The tests I'd delete are the ones that just test that the code is written in a particular way instead of testing the expected behaviour of thr code.
Couple years ago I helped to bring a project back on track. They had a notoriously flakey part of test suite, turned out to be caused by a race condition. And a very puzzling case of occasional data corruption - also, turns out, caused by the same race condition.
Often times a flakey test is not flakey because it was well-written and something else strange is failing. Often times the test reveals something about the system that is somewhat non-deterministic, but not non-deterministic in a detrimental way. When you have multiple levels of abstraction and parallelization and interdependent behavior, fixing a single test becomes a time consuming process that is difficult to work with (because it's flakey, you can't always replicate the failure).
If a test fails in CI and the traceback is unclear, many people will re-run once and let it continue to flake.

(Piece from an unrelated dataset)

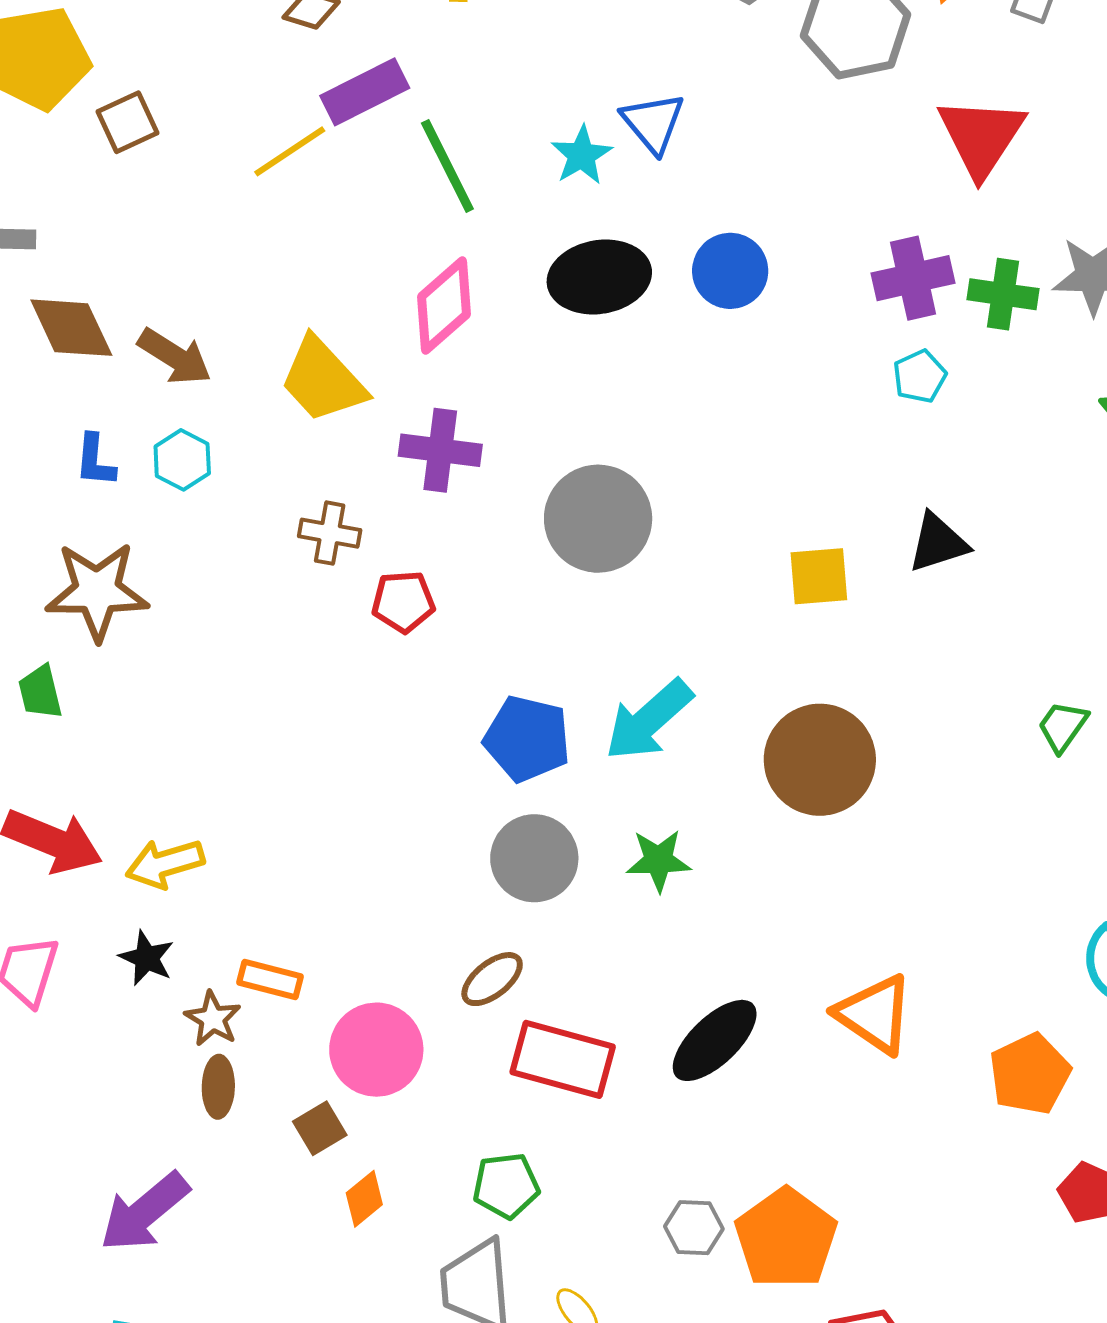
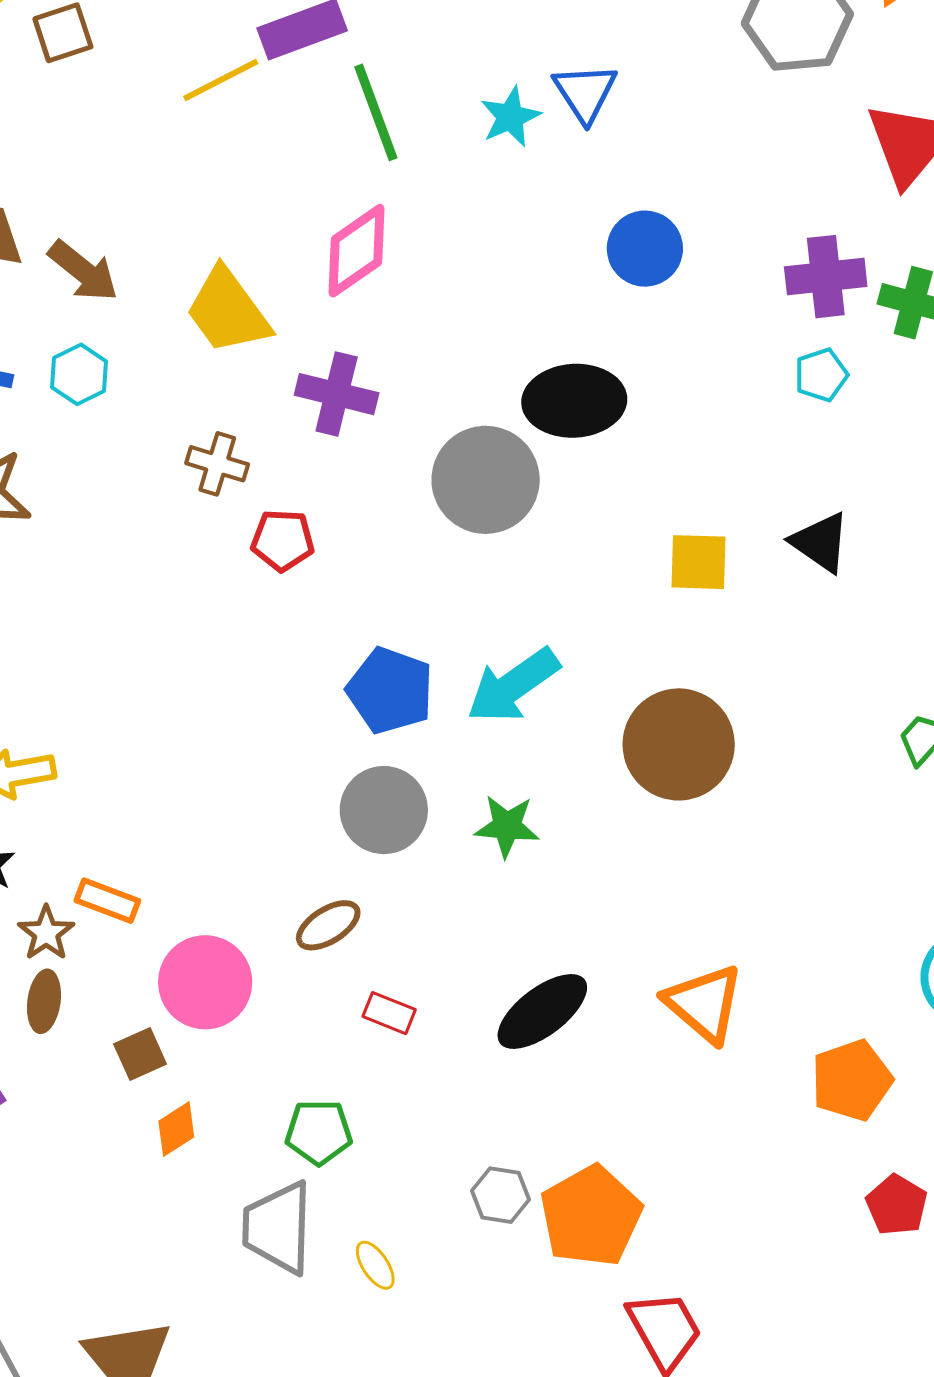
black ellipse: (599, 277) -> (574, 401), moved
black triangle: (938, 543) -> (821, 542), turned 46
red rectangle: (563, 1059) -> (389, 1013), size x0.5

Obvious flakes around time and other dependencies are much easier to spot and fix, so they are. It's only the weird ones that lead to pain and regret.
The commonest type I see is one where instead of waiting until expected behaviour is exhibited with a suitable timeout, the test sleeps for some shorter period and then checks to see if the behaviour was exhibited.
These tests not only flake occasionally when the CI server or dev laptop is under unusual load, but worse, accumulate until the test suite is so full of "short" sleeps that the full set of test takes half an hour to run.
Often the sleeps were seen as being acceptable because the plan was to run the tests in parallel, but then the increased load results in the tests becoming flakey.
Once you have dozens of these flaking tests for this or other reasons, it becomes a project in itself to refactor them back to something sane.
Flakey tests should always be fixed immediately unless you're in the middle of an incident or something.
Most flakiness ends up being a bug in the test or nondeterminism exhibited by the code which users dont actually care about.